Observed Response 1 Shape
In multiple runs, the first completed response looked like this structurally:
{
"status": "completed",
"output": [
{"type": "reasoning"},
{"type": "shell_call", "status": "completed", "call_id": "call_..."},
{"type": "reasoning"},
{"type": "message"}
]
}
Notably absent:
- no
shell_call_output
Even though the assistant message already described the shell result.
Request 2
Now continue directly from the first response:
resp2 = await client.responses.create(
model="gpt-5.2",
previous_response_id=resp1.id,
input="Now answer with exactly: second turn worked",
tools=[{"type": "shell", "environment": {"type": "container_auto"}}],
reasoning={"effort": "medium", "summary": "detailed"},
include=["reasoning.encrypted_content"],
background=True,
)
Actual Result
This fails immediately with:
Error code: 400 - {'error': {'message': 'No tool output found for shell call call_...', 'type': 'invalid_request_error', 'param': 'input', 'code': None}}
Expected Result
If the hosted shell call completed server-side and the first response is already terminal, then either:
previous_response_idcontinuation should work without any extra client-side tool-output replay, or- the first response should always include the required
shell_call_outputitem so the client can replay it deterministically.
Verified Workaround
The continuation works if I manually inject a shell_call_output input item in the next request:
resp2 = await client.responses.create(
model="gpt-5.2",
previous_response_id=resp1.id,
input=[
{
"type": "shell_call_output",
"call_id": "call_from_resp1",
"status": "completed",
"output": [
{
"stdout": "first_turn",
"stderr": "",
"outcome": {"type": "exit", "exit_code": 0},
}
],
},
{
"role": "user",
"content": "Now answer with exactly: second turn worked.",
},
],
reasoning={"effort": "medium", "summary": "detailed"},
background=True,
)
This succeeds.
Additional Observation: Inconsistent shell_call_output Presence
After introducing manual shell_call_output replay in a chain, later hosted shell responses sometimes started including shell_call_output items automatically in their returned output.
So there seem to be two inconsistent behaviors:
- Some completed hosted-shell responses return only
shell_call+message. - Other completed hosted-shell responses return both
shell_callandshell_call_output.
That inconsistency makes it difficult to know whether the client is expected to replay tool output or whether the server should already be carrying it forward.
Includes Tested
I also tested all documented include values that are compatible with reasoning models:
[
"file_search_call.results",
"web_search_call.results",
"web_search_call.action.sources",
"message.input_image.image_url",
"computer_call_output.output.image_url",
"code_interpreter_call.outputs",
"reasoning.encrypted_content",
]
This did not fix the issue.
Related But Separate Issue
I am also investigating a separate 400 error in a larger workflow that mentions a missing reasoning item.
At the moment, I have not minimized that second issue to a standalone hosted-shell repro.

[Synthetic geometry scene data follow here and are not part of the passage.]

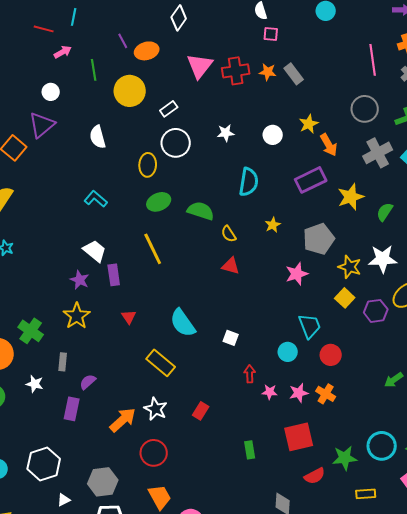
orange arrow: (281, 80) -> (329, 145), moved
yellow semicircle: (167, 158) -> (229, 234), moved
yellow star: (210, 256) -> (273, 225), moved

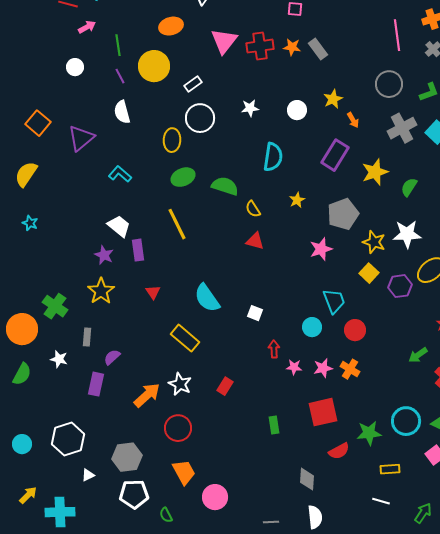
purple line: (123, 41) -> (120, 76), moved
purple triangle: (42, 125) -> (81, 138), moved
orange arrow: (329, 145) -> (353, 120), size x0.7
purple rectangle: (311, 180) -> (335, 155), turned -32

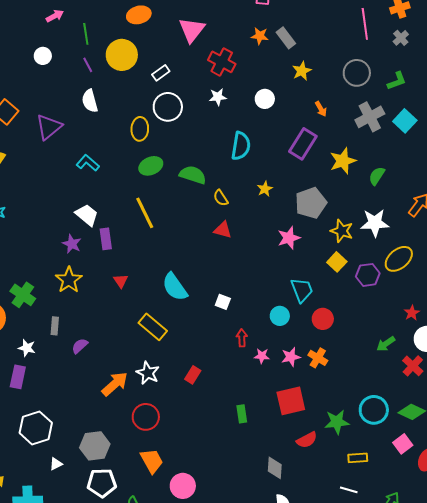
red cross: (260, 46) -> (222, 62), moved, turned 36
yellow star: (333, 99) -> (302, 71), moved
purple rectangle: (96, 384) -> (18, 377), moved

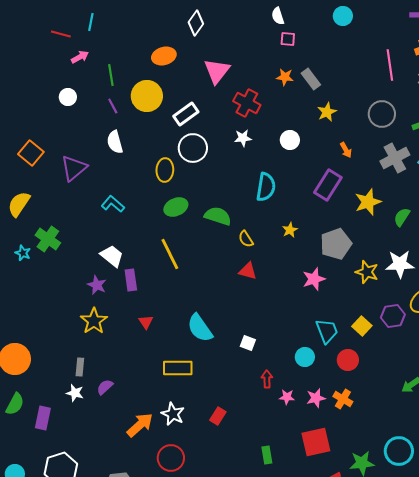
white rectangle: (161, 73) -> (186, 114), size x1.4
yellow square: (337, 262) -> (362, 326), moved
green cross: (23, 295) -> (48, 239), moved
yellow rectangle: (153, 327) -> (178, 368), turned -40
white star: (27, 348) -> (75, 393), moved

In my local tests, once I manually replay shell_call_output, multi-turn hosted-shell chains can continue successfully and retain memory of earlier shell outputs.
So this report is specifically about the reproducible hosted shell continuation problem where:
- the first response completes,
- but continuation via
previous_response_idfails unless the client manually reconstructs and submitsshell_call_output.
Minimal Expected Contract
For hosted shell plus previous_response_id, one of these should be true consistently:
- hosted shell execution state is fully preserved server-side, so direct continuation works, or
- the API always returns the exact
shell_call_outputitem needed for replay in the next request.
Right now, neither appears reliable enough.
Local Artifacts Collected
I collected raw response payloads during testing, including:
- initial first-response payloads without
shell_call_output - all-compatible-includes payloads
- successful manual-
shell_call_outputworkaround payloads - longer manual replay chains
If useful, I can also provide raw JSON examples.